Submitted to: International Journal of Food Microbiology
Publication Type: Peer Reviewed Journal
Publication Acceptance Date: September 28, 2009
Publication Date: January 1, 2010
Citation: Bhaduri, S. 2010. Effect of fat in ground beef on the growth and virulence plasmid (pYV) stability in Yersinia pestis. International Journal of Food Microbiology. 136:372-375. Interpretive Summary: Yersinia pestis (YP) is the causative agent of bubonic plague in humans. Although there are few reports of its role in foodborne outbreaks, there is a concern that it could be a biosecurity threat, potentially leading to significant morbidity and mortality. Risk assessors are interested in knowing the fate of YP in food, since contaminated food would threaten the health of large number of individuals. Thus, we have investigated the growth of a strain of YP in raw ground beef (RGB) with different fat content over a range of temperatures. The YP grew normally at storage temperatures of 10 and 25 degrees C. The YP did not grow at 0 and 4 degrees C but survived. We also found that YP in refrigerated RGB retained its virulence ability. This information supports the need of proper cooking of RGB.
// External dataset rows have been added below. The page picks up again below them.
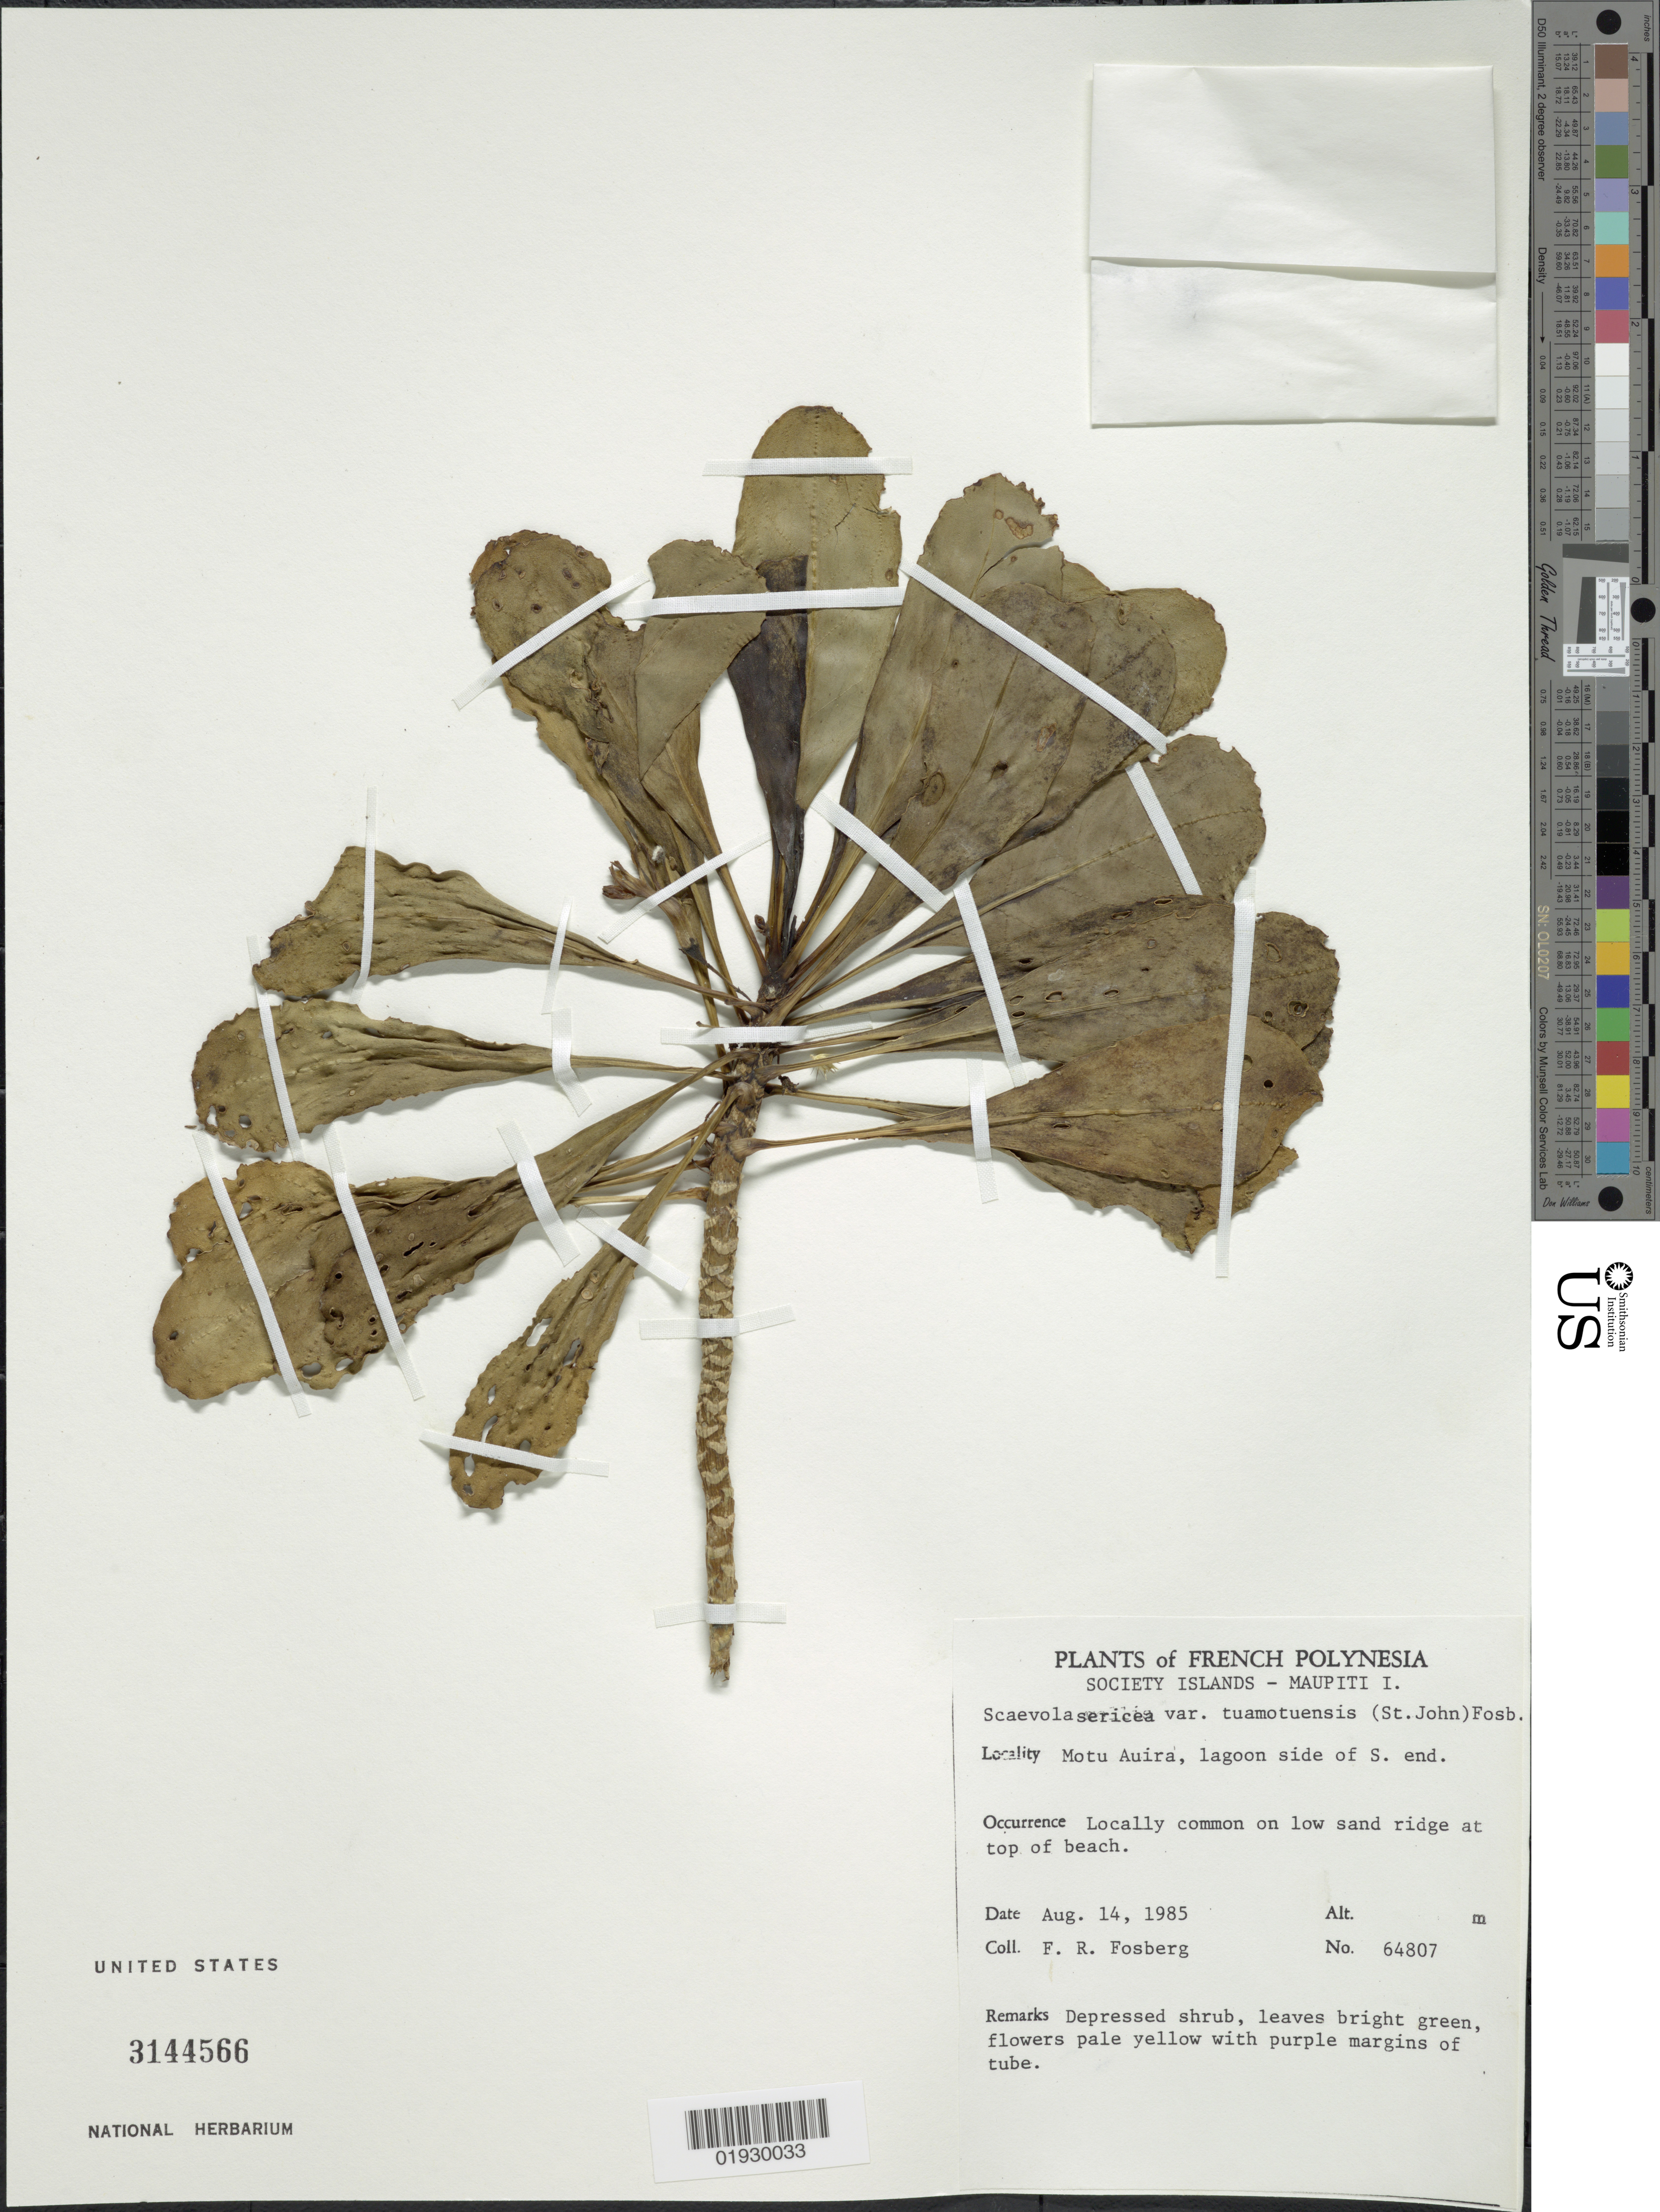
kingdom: Plantae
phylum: Tracheophyta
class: Magnoliopsida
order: Asterales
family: Goodeniaceae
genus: Scaevola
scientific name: Scaevola taccada var. tuamotensis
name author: H. St. John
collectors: F. R. Fosberg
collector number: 64807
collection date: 1985-08-14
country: French Polynesia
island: Maupiti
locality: Society Islands, Maupiti I., Motu Auira, lagoon side of S. end.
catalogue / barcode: US 3144566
Technical Abstract: Knowledge of the behavior of Yersinia pestis in food may be useful in the event Y. pestis is used in a bioterrorism attack on the food supply. However, there are no reports on the growth of plasmid-bearing (pYV) virulent Y. pestis in food. The growth of a conditionally virulent pYV-bearing Yersinia pestis KIM5 (KIM5) in sterile raw ground beef (RGB) with 7, 15 and 25% fat content was studied at 0, 4, 10 and 25 degrees C. The KIM5 did not grow but survived in RGB at 0 and 4 degrees C. In RGB with fat contents of 7, 15 and 25% KIM5 replicated at 10 degrees C with growth rates of 0.057, 0.0501, and 0.055 log10 CFU/h and maximum population density (MPD) of 8.65, 8.30, and 8.43 log10 CFU/g, respectively. The growth rate was 4-fold higher and the MPD was slightly higher at 25 degrees C in RGB at all levels of fat as compared to 10 degrees C. Moreover, there was no loss of pYV in surviving KIM5 in RGB stored at refrigerator temperatures or during its growth in RGB. This suggests that RGB contaminated with virulent Y. pestis could cause oro-pharyngeal plague due to refrigeration failure, temperature (10-25 degrees C) abuse, and if the meat was not properly cooked.